Kurutulan meyvelerden yapılan hoşaf, Selçuklu devri kaynaklarında adı geçen bir meşrubattır. Eflaki kayısı hoşafından bahsederken şöyle der: “ hamamın ardından kerem sahibi dostlarla birlikte yemek üzere büyük bir kase kayısı ıslatmışlardı… Bu sırada gözüm hoşaf kasesine ilişti. Nihayet nefsim aklımı yendi, bir kayısı tanesini ağzıma attım.” Yine Eflakinin, “ Adamlarına biraz ekşimsi hoşaf yapıp bir çini kase içine koymalarını emretti” bahsi hoşafın kaselerde servis edildiğini göstermektedir.
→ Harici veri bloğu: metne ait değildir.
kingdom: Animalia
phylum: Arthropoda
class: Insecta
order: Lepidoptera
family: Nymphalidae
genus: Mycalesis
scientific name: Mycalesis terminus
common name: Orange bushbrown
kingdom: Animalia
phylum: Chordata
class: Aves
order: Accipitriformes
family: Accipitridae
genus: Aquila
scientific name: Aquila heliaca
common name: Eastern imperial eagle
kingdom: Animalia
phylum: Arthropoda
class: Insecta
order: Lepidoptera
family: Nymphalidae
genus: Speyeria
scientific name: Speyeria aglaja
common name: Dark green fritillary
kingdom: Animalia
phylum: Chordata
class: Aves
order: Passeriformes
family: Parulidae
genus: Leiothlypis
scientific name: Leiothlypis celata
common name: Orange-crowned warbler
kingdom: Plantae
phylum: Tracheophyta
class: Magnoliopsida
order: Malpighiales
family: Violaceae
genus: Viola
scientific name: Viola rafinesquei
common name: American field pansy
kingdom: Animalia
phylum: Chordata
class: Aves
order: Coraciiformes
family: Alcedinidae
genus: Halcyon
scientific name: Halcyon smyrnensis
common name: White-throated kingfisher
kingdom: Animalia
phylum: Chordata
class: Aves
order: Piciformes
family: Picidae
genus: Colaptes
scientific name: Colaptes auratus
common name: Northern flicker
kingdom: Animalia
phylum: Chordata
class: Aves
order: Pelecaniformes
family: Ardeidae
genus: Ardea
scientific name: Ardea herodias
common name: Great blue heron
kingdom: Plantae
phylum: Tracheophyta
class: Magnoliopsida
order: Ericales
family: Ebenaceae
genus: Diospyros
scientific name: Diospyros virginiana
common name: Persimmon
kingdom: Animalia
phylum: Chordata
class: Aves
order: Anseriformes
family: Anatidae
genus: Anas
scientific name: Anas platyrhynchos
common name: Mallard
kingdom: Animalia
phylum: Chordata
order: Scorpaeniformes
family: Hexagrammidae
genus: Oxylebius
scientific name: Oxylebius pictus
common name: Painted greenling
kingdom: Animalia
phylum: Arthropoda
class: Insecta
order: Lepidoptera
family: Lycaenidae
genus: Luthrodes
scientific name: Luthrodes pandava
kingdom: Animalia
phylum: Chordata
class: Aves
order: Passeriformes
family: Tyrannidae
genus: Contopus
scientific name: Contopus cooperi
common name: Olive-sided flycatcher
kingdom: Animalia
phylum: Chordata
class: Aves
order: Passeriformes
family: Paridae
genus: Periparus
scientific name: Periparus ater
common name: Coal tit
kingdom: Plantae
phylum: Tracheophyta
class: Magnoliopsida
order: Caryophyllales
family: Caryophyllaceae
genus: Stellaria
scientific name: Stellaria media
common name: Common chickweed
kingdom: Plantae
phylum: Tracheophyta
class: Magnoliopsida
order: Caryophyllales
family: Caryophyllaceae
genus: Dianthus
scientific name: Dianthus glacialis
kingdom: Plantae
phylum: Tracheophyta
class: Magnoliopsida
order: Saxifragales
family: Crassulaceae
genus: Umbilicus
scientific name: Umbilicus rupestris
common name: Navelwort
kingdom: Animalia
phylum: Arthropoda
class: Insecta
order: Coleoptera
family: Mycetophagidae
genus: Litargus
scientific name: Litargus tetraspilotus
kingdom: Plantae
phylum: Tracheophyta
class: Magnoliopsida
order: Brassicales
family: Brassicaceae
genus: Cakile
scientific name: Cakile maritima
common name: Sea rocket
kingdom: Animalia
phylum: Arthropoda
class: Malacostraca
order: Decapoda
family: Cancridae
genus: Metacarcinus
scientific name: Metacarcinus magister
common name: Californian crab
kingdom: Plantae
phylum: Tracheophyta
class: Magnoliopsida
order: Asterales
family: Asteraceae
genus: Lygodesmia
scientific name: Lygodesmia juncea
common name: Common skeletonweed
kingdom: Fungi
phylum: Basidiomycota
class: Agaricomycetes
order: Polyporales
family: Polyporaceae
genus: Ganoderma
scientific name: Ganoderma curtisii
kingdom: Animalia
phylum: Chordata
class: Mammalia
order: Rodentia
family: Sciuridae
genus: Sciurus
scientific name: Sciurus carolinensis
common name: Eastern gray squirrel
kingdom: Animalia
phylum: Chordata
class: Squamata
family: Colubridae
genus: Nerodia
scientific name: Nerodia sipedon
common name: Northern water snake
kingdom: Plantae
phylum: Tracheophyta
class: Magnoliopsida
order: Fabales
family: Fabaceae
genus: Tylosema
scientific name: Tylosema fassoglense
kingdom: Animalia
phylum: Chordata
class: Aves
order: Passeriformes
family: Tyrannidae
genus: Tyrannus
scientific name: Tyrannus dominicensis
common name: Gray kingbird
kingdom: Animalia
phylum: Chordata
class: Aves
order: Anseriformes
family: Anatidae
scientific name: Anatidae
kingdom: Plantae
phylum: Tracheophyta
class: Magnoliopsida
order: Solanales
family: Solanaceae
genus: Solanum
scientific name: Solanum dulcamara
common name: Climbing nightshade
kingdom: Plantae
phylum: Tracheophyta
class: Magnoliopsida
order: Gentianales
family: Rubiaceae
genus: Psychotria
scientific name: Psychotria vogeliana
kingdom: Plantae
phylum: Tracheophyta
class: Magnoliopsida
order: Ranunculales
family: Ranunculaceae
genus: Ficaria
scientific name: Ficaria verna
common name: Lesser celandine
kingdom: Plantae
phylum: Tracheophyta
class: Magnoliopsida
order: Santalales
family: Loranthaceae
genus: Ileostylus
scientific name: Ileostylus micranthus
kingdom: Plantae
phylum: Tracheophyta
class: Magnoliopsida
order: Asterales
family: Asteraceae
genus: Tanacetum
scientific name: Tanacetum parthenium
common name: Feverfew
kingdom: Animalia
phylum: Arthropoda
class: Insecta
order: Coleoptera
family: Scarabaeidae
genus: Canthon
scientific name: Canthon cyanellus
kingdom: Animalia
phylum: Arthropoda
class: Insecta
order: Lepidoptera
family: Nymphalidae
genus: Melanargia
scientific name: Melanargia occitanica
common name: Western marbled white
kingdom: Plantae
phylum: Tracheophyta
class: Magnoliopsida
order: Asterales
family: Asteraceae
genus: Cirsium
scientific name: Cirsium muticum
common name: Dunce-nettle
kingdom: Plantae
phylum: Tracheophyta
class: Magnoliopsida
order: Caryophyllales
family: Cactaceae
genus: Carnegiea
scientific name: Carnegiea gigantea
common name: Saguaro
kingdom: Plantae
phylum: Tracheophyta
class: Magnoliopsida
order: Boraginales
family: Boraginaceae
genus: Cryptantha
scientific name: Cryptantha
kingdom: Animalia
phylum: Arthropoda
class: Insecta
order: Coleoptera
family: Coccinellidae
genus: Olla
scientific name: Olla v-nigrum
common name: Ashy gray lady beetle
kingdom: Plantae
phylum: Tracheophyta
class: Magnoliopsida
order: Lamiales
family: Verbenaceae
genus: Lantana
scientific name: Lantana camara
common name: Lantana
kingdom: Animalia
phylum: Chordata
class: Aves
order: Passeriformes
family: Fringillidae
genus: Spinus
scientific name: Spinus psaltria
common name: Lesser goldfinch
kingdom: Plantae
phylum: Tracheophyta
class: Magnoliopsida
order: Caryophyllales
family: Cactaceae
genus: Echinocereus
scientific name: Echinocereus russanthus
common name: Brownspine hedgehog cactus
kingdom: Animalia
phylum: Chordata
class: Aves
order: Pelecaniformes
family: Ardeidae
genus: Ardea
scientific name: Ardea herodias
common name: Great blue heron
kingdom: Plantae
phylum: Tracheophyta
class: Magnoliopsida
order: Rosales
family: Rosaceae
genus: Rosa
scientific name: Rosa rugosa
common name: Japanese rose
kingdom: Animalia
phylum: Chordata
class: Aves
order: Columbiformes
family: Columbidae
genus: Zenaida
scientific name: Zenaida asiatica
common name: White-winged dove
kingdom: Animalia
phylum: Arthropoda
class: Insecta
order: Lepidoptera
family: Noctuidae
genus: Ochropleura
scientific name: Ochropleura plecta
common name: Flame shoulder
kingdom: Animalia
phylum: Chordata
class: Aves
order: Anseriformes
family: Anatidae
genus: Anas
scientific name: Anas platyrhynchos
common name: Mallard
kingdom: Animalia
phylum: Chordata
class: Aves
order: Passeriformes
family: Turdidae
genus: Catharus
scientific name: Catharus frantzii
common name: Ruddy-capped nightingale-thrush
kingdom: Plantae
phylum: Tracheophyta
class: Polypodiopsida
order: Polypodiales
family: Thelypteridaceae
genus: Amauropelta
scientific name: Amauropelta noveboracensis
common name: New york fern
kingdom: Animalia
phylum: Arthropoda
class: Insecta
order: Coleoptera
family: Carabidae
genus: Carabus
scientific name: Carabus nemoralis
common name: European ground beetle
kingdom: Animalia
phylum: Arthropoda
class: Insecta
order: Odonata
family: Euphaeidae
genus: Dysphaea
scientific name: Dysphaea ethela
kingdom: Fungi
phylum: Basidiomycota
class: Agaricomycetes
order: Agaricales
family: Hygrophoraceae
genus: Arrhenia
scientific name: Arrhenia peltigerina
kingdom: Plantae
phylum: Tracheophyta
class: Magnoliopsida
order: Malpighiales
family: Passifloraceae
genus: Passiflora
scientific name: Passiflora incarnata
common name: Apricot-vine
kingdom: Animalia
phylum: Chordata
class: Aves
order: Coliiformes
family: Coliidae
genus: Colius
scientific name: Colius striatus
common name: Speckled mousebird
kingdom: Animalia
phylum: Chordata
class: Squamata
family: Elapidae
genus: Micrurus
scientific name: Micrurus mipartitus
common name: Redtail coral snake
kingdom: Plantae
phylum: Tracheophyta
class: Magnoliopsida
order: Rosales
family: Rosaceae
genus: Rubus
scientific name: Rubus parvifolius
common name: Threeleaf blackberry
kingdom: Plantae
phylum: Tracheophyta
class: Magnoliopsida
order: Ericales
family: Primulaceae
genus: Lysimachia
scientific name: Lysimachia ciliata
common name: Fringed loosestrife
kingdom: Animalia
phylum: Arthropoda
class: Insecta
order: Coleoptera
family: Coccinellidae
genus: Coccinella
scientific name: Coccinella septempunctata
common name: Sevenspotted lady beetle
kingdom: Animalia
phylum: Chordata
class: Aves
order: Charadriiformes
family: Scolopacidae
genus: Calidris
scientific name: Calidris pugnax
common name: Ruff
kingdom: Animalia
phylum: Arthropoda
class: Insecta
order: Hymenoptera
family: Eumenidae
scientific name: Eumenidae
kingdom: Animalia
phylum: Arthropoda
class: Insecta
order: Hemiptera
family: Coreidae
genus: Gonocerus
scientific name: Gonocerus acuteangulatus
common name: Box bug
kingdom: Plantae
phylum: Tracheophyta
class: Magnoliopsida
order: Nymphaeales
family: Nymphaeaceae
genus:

Osmanlılarda da"Bu hamurişlerine baklava veya memuniye, sütle pişirilen pirince südlü aş, şekerle dövülmüş pirince muhallebi denir. Ve padişahın susuz yuttuğu bir sürü ilacın ardından, koca bir kap hoşab veya üzüm, şeftali, kayısı, kızılcık gibi her türlü meyvenin suyu getirilir." denmektedir. Evliya Çelebi hoşaf için bir öyküsü olduğundan bahsetmektedir. Hoşafın da Hz. Osman zamanında icad edildiğini bu sebeple zerde ve hoşafın İran’da yasaklanmış yiyecekler olduğunu, bazı İranlıların bu tatlıları gizlice yediklerini anlatmaktadır. Yukarıdaki rivayetlerde anlatılanların gerçek olup olmadıkları ve zerde ile Muaviye’nin ilişkisi hayali bile olsa, bu rivayetler, dini inançların ve dini veya siyasi yasakların ötesinde din adına sürdürülen mücadelelerin de beslenme alışkanlığını asırlar boyu derinden etkilediğini göstermesi açısından ilginçtir. Osmanlı döneminde Muharrem ayında düzenlenen ulufe dağıtma töreninde Yeniçerilere pilav ile zerde ikram edilmesi Seyahatnâme’de geçen söz konusu rivayeti hatırlatmaktadır. Yeniçerilerin çorba, pilav ve zerdeyi yemeleri, saraya itaatlerinin devamının bir göstergesi sayıldığından asker yemeğe başladığında kurbanlar kesilmektedir. Burada karşımıza çözülmesi gereken bir problem çıkmaktadır. Genel olarak İran çevresinde ideolojik bir reaksiyonla sırf Muaviye icadı olması gerekçesiyle zerde reddedilmektedir. Peki, nasıl oluyor da Şiî kültür muhitinde merdûd olan zerde, benzer kültürel kodlara ve “tevella ve teberra” kaynaklı ortak tarihî reaksiyona sahip Anadolu Bektaşi geleneğinde ve hassaten Hz. Ali’ye bağlılığın temel karakteristik özellik hâlini aldığı Bektaşi Yeniçeri ocağında mübah bir besin sayılmaktadır? Ve dahası Muaviye icadı zerde, Muharrem ayında düzenlenen ulufe töreninde bu törenin temel yapıtaşı olan merasim yemeğinin bir parçası olabilmektedir.